* Task directions
Transcribe exactly the span of lines that begins the records and ends with the line holding "Reviews temporarily disabled", both boundary lines included.

(Stored items from a collection)
★ ★ ★ ★
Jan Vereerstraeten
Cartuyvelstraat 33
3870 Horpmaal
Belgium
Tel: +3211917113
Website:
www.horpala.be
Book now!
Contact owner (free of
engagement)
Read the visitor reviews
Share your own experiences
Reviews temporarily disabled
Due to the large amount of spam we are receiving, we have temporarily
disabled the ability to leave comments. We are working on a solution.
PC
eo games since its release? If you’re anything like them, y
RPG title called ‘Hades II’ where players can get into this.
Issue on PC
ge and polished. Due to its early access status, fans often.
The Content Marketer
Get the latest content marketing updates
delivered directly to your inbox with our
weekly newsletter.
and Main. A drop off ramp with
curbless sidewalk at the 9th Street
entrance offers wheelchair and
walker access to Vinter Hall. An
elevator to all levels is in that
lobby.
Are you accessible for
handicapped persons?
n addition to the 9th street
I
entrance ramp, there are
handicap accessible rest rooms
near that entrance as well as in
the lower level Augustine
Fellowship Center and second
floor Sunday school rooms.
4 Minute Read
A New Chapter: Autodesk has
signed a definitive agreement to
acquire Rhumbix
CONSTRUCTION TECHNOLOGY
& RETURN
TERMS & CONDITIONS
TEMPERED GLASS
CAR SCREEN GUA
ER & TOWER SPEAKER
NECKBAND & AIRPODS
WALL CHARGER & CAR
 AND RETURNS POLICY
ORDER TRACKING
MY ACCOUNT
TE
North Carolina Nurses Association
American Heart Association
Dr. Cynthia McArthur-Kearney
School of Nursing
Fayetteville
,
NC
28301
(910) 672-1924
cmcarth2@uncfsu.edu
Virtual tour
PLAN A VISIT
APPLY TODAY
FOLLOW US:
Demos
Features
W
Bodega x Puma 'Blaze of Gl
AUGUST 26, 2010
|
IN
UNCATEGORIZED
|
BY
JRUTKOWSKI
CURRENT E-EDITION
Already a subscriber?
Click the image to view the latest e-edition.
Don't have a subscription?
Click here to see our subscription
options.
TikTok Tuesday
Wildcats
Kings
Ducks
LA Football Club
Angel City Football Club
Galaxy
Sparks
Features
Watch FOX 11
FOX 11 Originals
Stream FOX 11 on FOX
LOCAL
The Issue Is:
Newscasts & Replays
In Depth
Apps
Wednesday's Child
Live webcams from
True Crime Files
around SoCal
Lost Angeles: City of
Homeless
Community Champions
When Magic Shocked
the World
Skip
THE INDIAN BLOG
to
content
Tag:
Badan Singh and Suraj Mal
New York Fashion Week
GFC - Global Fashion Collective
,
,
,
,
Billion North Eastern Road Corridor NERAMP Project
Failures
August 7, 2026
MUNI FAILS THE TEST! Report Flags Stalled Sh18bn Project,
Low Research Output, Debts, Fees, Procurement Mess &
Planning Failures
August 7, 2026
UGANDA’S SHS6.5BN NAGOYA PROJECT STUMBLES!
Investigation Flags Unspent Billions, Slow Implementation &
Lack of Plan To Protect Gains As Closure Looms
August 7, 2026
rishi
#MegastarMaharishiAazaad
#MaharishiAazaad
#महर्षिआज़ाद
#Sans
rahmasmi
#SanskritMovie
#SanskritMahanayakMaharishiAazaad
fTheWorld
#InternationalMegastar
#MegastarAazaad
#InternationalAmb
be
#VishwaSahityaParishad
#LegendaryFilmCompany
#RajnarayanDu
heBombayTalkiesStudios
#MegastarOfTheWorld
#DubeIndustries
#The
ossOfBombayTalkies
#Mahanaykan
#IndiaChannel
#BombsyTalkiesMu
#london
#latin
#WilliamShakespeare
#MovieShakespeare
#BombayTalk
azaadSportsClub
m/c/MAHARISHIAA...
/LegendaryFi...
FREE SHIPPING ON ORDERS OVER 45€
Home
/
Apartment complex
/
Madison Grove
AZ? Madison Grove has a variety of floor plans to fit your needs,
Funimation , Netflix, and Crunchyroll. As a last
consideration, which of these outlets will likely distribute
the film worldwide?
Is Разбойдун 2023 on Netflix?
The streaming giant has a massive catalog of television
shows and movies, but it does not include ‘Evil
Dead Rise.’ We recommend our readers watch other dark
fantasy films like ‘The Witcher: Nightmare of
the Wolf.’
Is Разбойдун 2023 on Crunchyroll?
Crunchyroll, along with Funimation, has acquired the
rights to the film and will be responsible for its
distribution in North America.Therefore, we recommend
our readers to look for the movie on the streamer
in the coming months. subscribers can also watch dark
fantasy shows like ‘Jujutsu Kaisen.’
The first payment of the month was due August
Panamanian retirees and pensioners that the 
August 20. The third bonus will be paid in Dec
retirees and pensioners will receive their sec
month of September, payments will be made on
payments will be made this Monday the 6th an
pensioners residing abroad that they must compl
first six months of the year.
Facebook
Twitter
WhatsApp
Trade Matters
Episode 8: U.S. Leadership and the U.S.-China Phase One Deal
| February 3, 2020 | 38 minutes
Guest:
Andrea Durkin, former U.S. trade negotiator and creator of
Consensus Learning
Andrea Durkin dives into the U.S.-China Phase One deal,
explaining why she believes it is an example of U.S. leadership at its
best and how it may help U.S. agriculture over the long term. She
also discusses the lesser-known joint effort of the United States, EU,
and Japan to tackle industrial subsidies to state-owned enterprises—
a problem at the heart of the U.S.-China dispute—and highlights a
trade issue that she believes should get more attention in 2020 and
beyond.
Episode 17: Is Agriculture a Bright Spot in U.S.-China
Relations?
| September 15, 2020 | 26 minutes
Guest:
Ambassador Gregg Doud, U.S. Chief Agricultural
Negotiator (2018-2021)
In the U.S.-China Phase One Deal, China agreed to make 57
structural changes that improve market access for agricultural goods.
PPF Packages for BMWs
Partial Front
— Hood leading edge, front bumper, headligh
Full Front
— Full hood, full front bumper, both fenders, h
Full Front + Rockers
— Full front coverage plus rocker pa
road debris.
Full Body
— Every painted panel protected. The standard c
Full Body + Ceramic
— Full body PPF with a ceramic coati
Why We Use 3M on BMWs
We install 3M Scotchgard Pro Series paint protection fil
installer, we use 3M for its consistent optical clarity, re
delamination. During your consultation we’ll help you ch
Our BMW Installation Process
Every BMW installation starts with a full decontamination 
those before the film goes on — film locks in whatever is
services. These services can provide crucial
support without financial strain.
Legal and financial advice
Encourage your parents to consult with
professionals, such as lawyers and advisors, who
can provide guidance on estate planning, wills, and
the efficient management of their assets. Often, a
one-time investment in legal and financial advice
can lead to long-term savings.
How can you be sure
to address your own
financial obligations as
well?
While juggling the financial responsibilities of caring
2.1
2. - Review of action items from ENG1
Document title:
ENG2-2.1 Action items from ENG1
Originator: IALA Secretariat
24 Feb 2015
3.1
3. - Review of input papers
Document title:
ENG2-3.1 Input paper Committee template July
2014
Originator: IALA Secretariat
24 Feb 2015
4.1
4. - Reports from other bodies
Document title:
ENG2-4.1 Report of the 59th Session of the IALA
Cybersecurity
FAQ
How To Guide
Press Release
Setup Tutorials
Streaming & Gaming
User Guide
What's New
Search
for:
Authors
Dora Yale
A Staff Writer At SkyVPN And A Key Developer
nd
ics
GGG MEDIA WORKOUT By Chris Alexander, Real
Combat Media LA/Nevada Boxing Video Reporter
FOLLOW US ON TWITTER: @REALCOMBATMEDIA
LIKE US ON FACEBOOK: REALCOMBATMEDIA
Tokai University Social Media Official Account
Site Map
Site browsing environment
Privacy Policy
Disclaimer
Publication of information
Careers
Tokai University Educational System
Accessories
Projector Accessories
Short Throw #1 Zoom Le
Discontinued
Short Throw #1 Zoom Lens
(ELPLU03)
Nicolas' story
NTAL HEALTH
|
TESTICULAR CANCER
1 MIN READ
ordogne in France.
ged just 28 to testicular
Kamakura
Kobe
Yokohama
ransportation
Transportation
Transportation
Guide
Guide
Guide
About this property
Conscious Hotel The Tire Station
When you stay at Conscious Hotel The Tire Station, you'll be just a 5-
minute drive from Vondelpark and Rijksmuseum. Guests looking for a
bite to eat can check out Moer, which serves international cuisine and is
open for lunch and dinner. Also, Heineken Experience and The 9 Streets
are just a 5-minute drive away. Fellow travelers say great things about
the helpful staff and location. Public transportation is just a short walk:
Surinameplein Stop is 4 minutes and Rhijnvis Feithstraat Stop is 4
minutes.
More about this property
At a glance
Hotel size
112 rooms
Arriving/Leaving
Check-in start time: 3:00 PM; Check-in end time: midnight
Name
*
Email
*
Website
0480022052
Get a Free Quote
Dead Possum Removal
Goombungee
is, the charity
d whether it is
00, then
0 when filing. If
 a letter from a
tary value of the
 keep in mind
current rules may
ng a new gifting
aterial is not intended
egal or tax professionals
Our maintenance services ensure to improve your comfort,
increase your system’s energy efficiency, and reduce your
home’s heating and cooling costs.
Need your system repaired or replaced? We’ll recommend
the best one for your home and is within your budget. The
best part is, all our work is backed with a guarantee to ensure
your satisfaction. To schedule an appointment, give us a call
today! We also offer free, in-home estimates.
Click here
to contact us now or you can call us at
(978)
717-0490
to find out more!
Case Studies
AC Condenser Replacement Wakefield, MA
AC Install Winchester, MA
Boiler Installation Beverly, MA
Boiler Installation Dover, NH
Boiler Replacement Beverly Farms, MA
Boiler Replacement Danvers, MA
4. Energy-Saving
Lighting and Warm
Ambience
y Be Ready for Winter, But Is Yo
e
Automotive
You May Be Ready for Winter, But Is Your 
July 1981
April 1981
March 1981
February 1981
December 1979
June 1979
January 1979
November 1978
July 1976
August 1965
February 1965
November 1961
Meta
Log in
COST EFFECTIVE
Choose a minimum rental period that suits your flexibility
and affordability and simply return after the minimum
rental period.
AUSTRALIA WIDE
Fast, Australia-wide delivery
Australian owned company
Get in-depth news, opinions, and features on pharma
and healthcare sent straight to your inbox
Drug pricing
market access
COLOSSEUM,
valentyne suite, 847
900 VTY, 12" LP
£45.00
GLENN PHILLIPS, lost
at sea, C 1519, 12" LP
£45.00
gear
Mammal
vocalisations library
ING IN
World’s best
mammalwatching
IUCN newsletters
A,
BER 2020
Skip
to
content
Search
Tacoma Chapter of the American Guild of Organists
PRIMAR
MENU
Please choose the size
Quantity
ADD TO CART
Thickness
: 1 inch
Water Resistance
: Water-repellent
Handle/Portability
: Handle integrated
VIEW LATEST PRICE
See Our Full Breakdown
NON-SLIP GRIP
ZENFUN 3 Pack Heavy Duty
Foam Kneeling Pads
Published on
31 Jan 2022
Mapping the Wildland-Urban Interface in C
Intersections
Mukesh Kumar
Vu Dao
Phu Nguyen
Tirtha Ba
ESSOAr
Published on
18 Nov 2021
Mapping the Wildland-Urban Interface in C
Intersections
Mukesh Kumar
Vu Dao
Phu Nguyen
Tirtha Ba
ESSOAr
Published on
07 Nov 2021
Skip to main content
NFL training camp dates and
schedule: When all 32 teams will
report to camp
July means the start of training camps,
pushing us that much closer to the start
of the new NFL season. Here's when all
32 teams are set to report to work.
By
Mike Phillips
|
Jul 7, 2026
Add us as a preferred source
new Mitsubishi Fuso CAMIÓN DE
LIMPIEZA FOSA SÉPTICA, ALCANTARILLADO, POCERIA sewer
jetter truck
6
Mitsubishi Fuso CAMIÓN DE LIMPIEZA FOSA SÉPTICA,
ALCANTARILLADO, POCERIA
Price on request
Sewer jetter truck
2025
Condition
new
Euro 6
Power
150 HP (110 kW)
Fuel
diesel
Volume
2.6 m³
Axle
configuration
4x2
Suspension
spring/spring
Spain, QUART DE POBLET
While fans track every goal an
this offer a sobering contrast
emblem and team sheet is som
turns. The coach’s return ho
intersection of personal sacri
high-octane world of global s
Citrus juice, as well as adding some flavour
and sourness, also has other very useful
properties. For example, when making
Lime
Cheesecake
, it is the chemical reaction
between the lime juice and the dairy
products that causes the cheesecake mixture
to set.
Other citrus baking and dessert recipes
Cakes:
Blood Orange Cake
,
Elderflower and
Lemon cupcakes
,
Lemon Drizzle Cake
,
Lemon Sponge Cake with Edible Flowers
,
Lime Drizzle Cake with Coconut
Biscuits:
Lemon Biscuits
★ ★ ★ ★
* Task output
Jan Vereerstraeten
Cartuyvelstraat 33
3870 Horpmaal
Belgium
Tel: +3211917113
Website:
www.horpala.be
Book now!
Contact owner (free of
engagement)
Read the visitor reviews
Share your own experiences
Reviews temporarily disabled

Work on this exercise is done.